§ **Reading passage**:
------------------------------------------------

Another consideration--radiator capacity in a vehicle with A/C can be reduced by nearly a third if the condenser is mounted anywhere but in front of the radiator. That's why in an overheating vehicle the first thing to do is turn the A/C off.
Scott: When building a street rod I measure the space available and find a radiator to fill it.
SR: What are the differences in cooling of aluminum versus cast-iron engines?
Neal: Cooling wise there is not much difference. They both respond to the same things, and have similar limits. Aluminum engines, however, are not very forgiving of being overheated.
Scott: Cast-iron engines are much more forgiving of overheating.
SR: How would you compare aluminum and copper/brass radiators?
Neal: Aluminum is cheaper, lighter; they lend themselves to custom fabrication with welded tanks. Copper/brass is more durable and more tolerant of depleted anti-corrosion levels.
Scott: Both work well. Aluminum is lighter and cheaper, that's why the OEM's use it.
SR: How are water pump rates determined, and what happens when pulleys are used to increase or decrease water pump speed?

------------------------------------------------

§ **Provided data**:
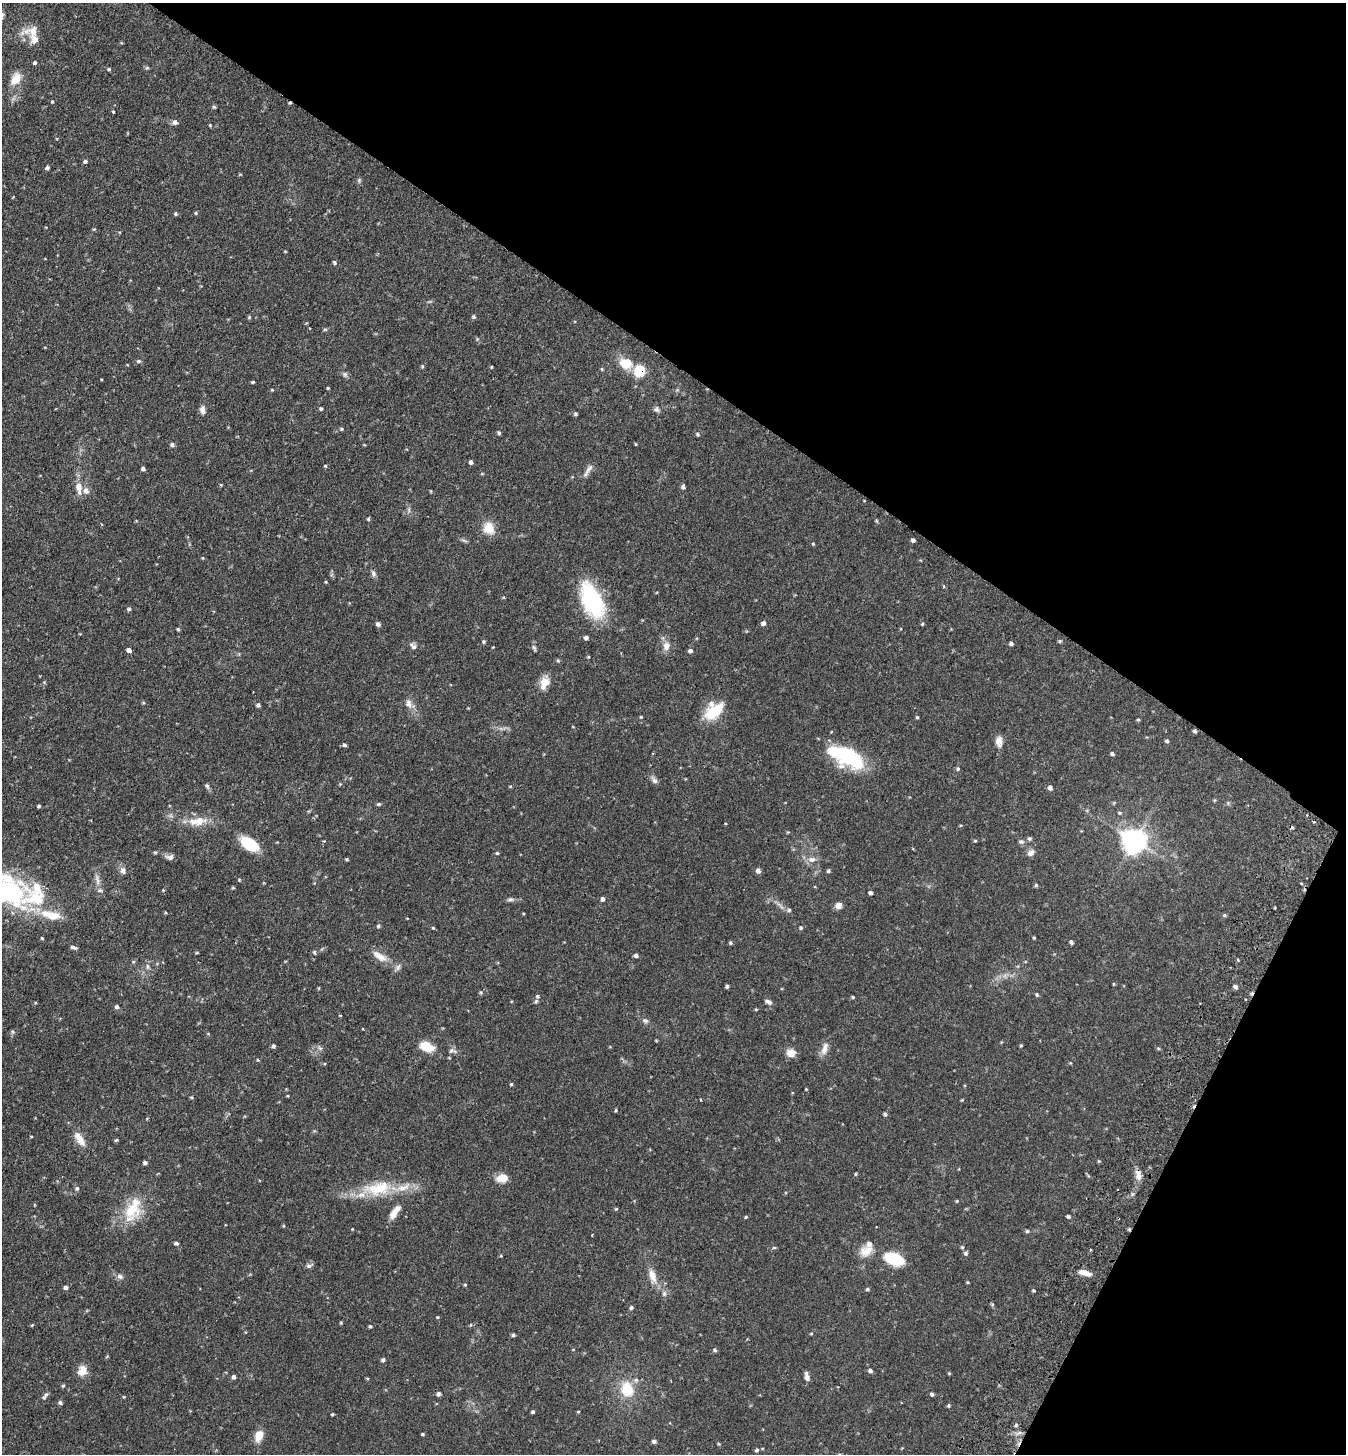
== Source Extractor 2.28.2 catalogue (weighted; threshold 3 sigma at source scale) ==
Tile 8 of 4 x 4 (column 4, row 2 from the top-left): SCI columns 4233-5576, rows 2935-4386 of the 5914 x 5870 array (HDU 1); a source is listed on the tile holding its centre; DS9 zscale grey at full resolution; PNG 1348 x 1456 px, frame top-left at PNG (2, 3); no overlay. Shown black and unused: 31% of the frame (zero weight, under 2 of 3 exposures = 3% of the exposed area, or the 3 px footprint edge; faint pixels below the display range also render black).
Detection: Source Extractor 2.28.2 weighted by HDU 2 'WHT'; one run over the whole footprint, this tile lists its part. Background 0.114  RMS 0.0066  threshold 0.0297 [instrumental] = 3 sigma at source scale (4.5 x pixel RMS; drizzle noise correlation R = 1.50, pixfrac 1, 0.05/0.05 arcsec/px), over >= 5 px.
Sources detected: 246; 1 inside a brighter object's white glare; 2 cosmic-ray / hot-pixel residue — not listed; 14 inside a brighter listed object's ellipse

------------------------------------------------

§ **What is asked**:
Reproduce the engine-cooling interview above in full, word for word.

§ **Expected answer**:
Another consideration--radiator capacity in a vehicle with A/C can be reduced by nearly a third if the condenser is mounted anywhere but in front of the radiator. That's why in an overheating vehicle the first thing to do is turn the A/C off.
Scott: When building a street rod I measure the space available and find a radiator to fill it.
SR: What are the differences in cooling of aluminum versus cast-iron engines?
Neal: Cooling wise there is not much difference. They both respond to the same things, and have similar limits. Aluminum engines, however, are not very forgiving of being overheated.
Scott: Cast-iron engines are much more forgiving of overheating.
SR: How would you compare aluminum and copper/brass radiators?
Neal: Aluminum is cheaper, lighter; they lend themselves to custom fabrication with welded tanks. Copper/brass is more durable and more tolerant of depleted anti-corrosion levels.
Scott: Both work well. Aluminum is lighter and cheaper, that's why the OEM's use it.
SR: How are water pump rates determined, and what happens when pulleys are used to increase or decrease water pump speed?